# Big sword



## JD7.62 (Feb 13, 2008)

I got an invite to over night with some new friends Monday and Tues so of course I had to go!

We hit the rigs looking for tuna but only found a couple of yellows and we hit everything from the Marlin to Nakika and even ran further west looking for fish! Tons of blackfin but yellows where scarce. I did manage a weehoo on a jig. 

With the slow tuna bite they decided to drop for swords and man did we find a good one!


----------



## Bodupp (Oct 3, 2007)

Wow!

Reeled it straight in? Never slipped the drag?


----------



## JD7.62 (Feb 13, 2008)

Bodupp said:


> Wow!
> 
> Reeled it straight in?

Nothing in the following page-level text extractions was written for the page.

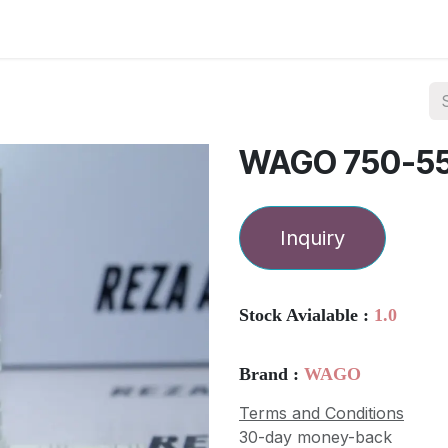
ories
Services
About Us
Contact us
WAGO 750-5
Inquiry
Stock Avialable :
1.0
Brand :
WAGO
Terms and Conditions
30-day money-back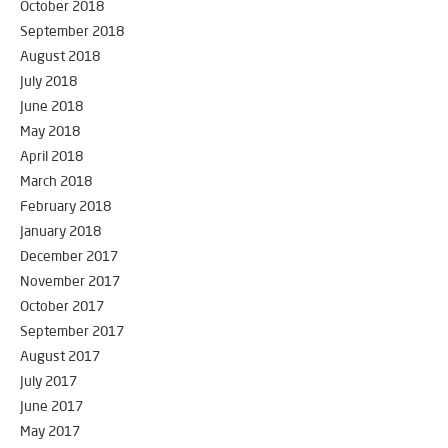
October 2018
September 2018
August 2018
July 2018
June 2018
May 2018
April 2018
March 2018
February 2018
January 2018
December 2017
November 2017
October 2017
September 2017
August 2017
July 2017
June 2017
May 2017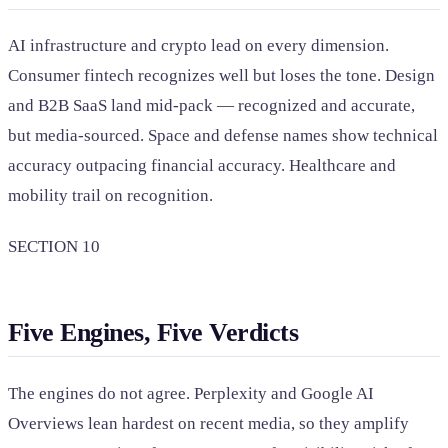
AI infrastructure and crypto lead on every dimension.
Consumer fintech recognizes well but loses the tone. Design
and B2B SaaS land mid-pack — recognized and accurate,
but media-sourced. Space and defense names show technical
accuracy outpacing financial accuracy. Healthcare and
mobility trail on recognition.
SECTION 10
Five Engines, Five Verdicts
The engines do not agree. Perplexity and Google AI
Overviews lean hardest on recent media, so they amplify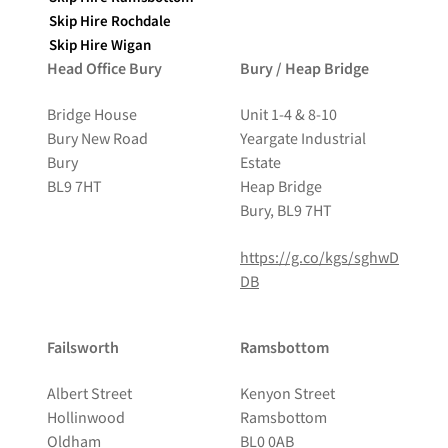
Skip Hire Rochdale
Skip Hire Wigan
Head Office Bury
Bury / Heap Bridge
Bridge House
Unit 1-4 & 8-10
Bury New Road
Yeargate Industrial
Bury
Estate
BL9 7HT
Heap Bridge
Bury, BL9 7HT
https://g.co/kgs/sghwD
DB
Failsworth
Ramsbottom
Albert Street
Kenyon Street
Hollinwood
Ramsbottom
Oldham
BL0 0AB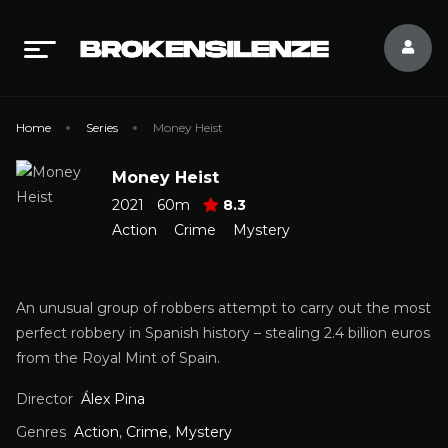
Home
Series
Money Heist
Money Heist
2021
60m
8.3
Action
Crime
Mystery
An unusual group of robbers attempt to carry out the most
perfect robbery in Spanish history – stealing 2.4 billion euros
from the Royal Mint of Spain.
Director
Álex Pina
Genres
Action
,
Crime
,
Mystery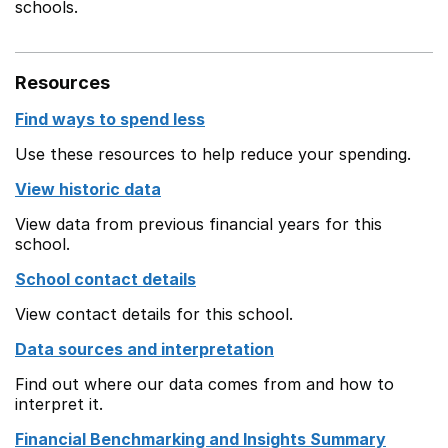
schools.
Resources
Find ways to spend less
Use these resources to help reduce your spending.
View historic data
View data from previous financial years for this
school.
School contact details
View contact details for this school.
Data sources and interpretation
Find out where our data comes from and how to
interpret it.
Financial Benchmarking and Insights Summary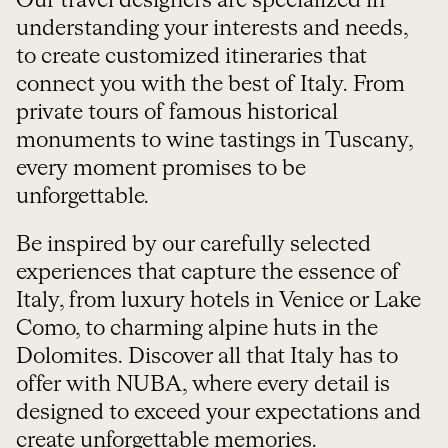
Our travel designers are specialized in
understanding your interests and needs,
to create customized itineraries that
connect you with the best of Italy. From
private tours of famous historical
monuments to wine tastings in Tuscany,
every moment promises to be
unforgettable.
Be inspired by our carefully selected
experiences that capture the essence of
Italy, from luxury hotels in Venice or Lake
Como, to charming alpine huts in the
Dolomites. Discover all that Italy has to
offer with NUBA, where every detail is
designed to exceed your expectations and
create unforgettable memories.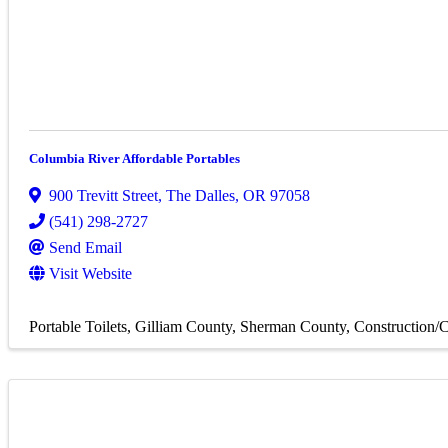
Columbia River Affordable Portables
900 Trevitt Street
,
The Dalles
,
OR
97058
(541) 298-2727
Send Email
Visit Website
Portable Toilets
Gilliam County
Sherman County
Construction/C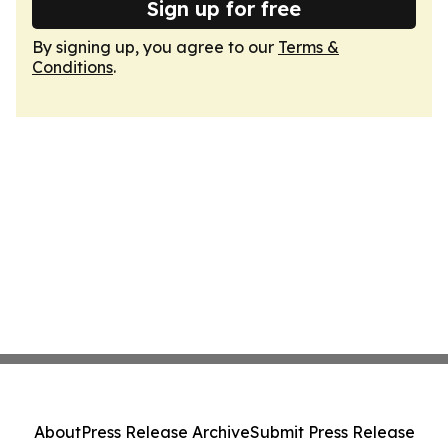
Sign up for free
By signing up, you agree to our
Terms &
Conditions
.
About
Press Release Archive
Submit Press Release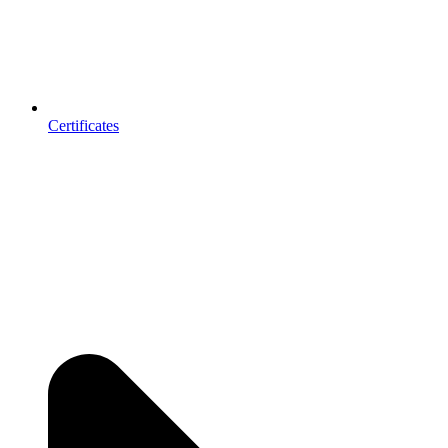
Certificates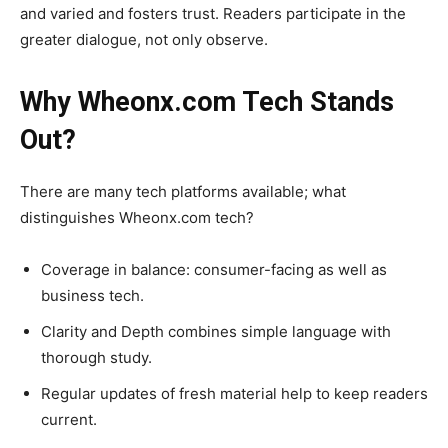
and varied and fosters trust. Readers participate in the
greater dialogue, not only observe.
Why Wheonx.com Tech Stands
Out?
There are many tech platforms available; what
distinguishes Wheonx.com tech?
Coverage in balance: consumer-facing as well as
business tech.
Clarity and Depth combines simple language with
thorough study.
Regular updates of fresh material help to keep readers
current.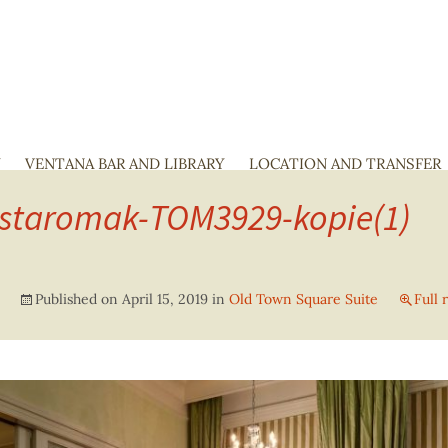
Y
VENTANA BAR AND LIBRARY
SKIP
LOCATION AND TRANSFER
TO
-staromak-TOM3929-kopie(1)
CONTENT
Published on
April 15, 2019
in
Old Town Square Suite
Full 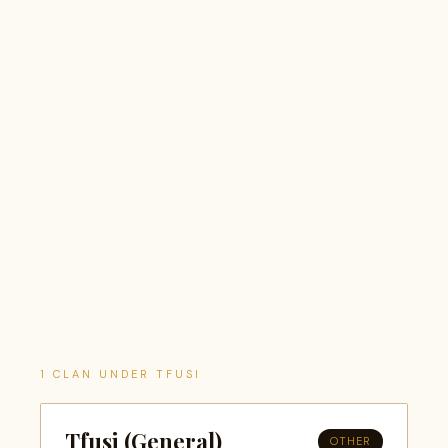
1 CLAN UNDER TFUSI
Tfusi (General)
OTHER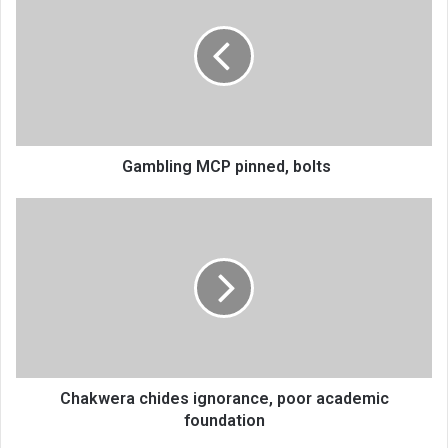
pinned,
bolts
Gambling MCP pinned, bolts
Chakwera
chides
ignorance,
poor
academic
foundation
Chakwera chides ignorance, poor academic
foundation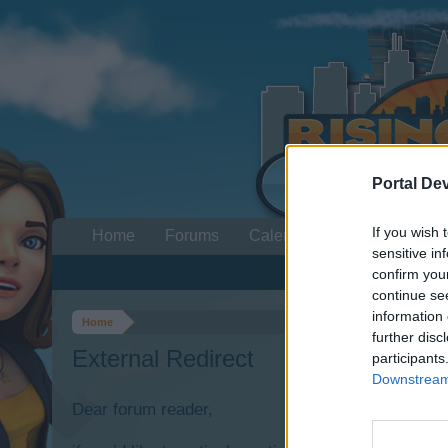
Portal De
If you wish 
Home
Forums
Calendar
sensitive in
confirm you
continue se
information 
Home
further disc
External Redirect
participants
Downstream 
Dear forum reader,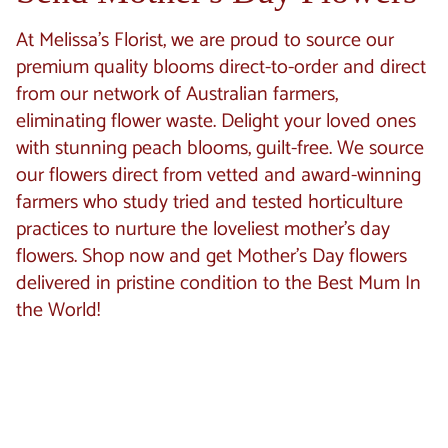
At Melissa's Florist, we are proud to source our
premium quality blooms direct-to-order and direct
from our network of Australian farmers,
eliminating flower waste. Delight your loved ones
with stunning peach blooms, guilt-free. We source
our flowers direct from vetted and award-winning
farmers who study tried and tested horticulture
practices to nurture the loveliest mother’s day
flowers. Shop now and get Mother’s Day flowers
delivered in pristine condition to the Best Mum In
the World!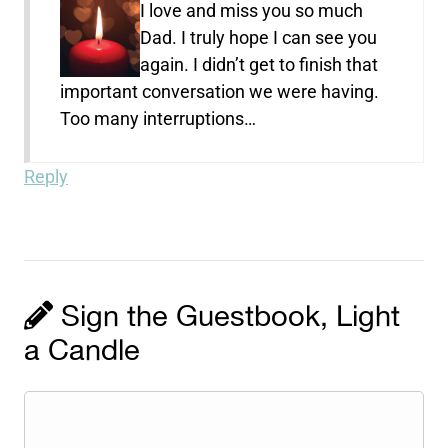
I love and miss you so much
Dad. I truly hope I can see you
again. I didn’t get to finish that
important conversation we were having.
Too many interruptions…
Reply
Sign the Guestbook, Light
a Candle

Never slipped the drag?


LoL yep, the ole Penn 4/0 with 150lb braid did the trick!


----------



## FenderBender (Oct 2, 2007)

Holy crap! Look at the size of the bill and eyeballs. That's a beast


----------



## Michael f sights (Jun 19, 2012)

Great Sword!!!


----------



## Jason (Oct 2, 2007)

Got a sword fer the mantle baby!!! That's a dern sure fine un!!!


----------



## Achim2 (Apr 25, 2011)

Dang! Dang! Congrats!


----------



## stc1993 (Nov 23, 2014)

Wow, that's a nice one.


----------



## YakAttack (Oct 8, 2007)

There you go bragging on the size of your sword again.
Nice fish!!!


----------



## how2fish (Jan 21, 2008)

Damn fine fish Congrats !! :notworthy:


----------



## osborne311 (Aug 1, 2011)

Very Nice!!


----------



## WhyMe (Apr 21, 2013)

Damn. Great job. About a three hour fight?
Whyme


----------



## fishsticker (Jan 11, 2009)

That's a slob for sure. Nice fish.


----------



## my3nme (Oct 9, 2007)

Great fish, congrats


----------



## Schizknit (Jun 17, 2013)

Jealous, amazing pic man.


----------



## jcasey (Oct 12, 2007)

Nice! Sword is on my bucket list.


----------



## Fishmancharmerh (Jul 2, 2013)

Great catch, but on a 4/0 Penn with 150 lb test hard to believe.


----------



## Big E Nuff (Oct 4, 2007)

Fishmancharmerh said:


> Great catch, but on a 4/0 Penn with 150 lb test hard to believe.


What, you don't believe the man, just look at the picture, it's right there, that big ole gold 4/0 Penn. Some people just don't believe anybody........:whistling:


----------



## bigtallluke (Jul 14, 2012)

Fine fish right there! Congrats to you and your new friends.... that's a fine way to start out a new fishing relationship! I need to grab a daytime swordy myself... still on my list


----------



## PorknBeans (Nov 21, 2007)

awesome fish!!! cant wait to be back in pcola


----------



## FishinSpot (Oct 16, 2007)

Nice fish!


----------